-- Assigned task --
An exact reproduction of all the data is needed, with no images in it.

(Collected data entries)
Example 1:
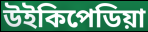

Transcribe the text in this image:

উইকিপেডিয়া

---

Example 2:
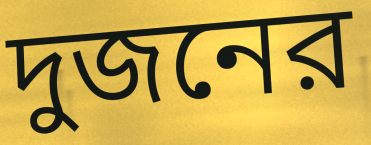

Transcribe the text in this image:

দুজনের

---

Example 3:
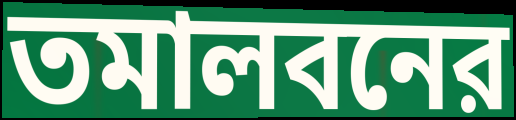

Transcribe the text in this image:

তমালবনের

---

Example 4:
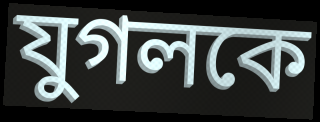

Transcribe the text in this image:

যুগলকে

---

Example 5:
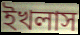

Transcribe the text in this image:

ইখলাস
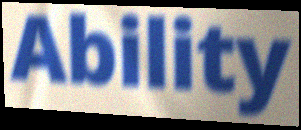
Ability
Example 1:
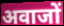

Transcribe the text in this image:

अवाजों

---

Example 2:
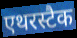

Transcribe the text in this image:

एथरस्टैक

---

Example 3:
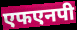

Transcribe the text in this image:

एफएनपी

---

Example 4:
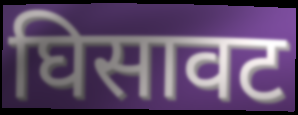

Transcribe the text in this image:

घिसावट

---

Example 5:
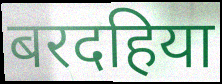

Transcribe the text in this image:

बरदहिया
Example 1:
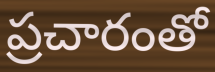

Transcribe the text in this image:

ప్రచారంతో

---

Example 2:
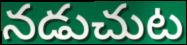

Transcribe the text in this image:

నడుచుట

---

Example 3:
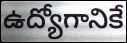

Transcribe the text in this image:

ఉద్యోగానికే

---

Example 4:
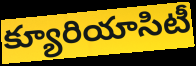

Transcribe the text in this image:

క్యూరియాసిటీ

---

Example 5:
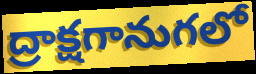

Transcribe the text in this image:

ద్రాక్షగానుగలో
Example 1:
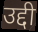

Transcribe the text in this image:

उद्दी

-- Result of this exercise --
Example 1:

Transcribe the text in this image:

উইকিপেডিয়া

---

Example 2:

Transcribe the text in this image:

দুজনের

---

Example 3:

Transcribe the text in this image:

তমালবনের

---

Example 4:

Transcribe the text in this image:

যুগলকে

---

Example 5:

Transcribe the text in this image:

ইখলাস
Ability
Example 1:

Transcribe the text in this image:

अवाजों

---

Example 2:

Transcribe the text in this image:

एथरस्टैक

---

Example 3:

Transcribe the text in this image:

एफएनपी

---

Example 4:

Transcribe the text in this image:

घिसावट

---

Example 5:

Transcribe the text in this image:

बरदहिया
Example 1:

Transcribe the text in this image:

ప్రచారంతో

---

Example 2:

Transcribe the text in this image:

నడుచుట

---

Example 3:

Transcribe the text in this image:

ఉద్యోగానికే

---

Example 4:

Transcribe the text in this image:

క్యూరియాసిటీ

---

Example 5:

Transcribe the text in this image:

ద్రాక్షగానుగలో
Example 1:

Transcribe the text in this image:

उद्दी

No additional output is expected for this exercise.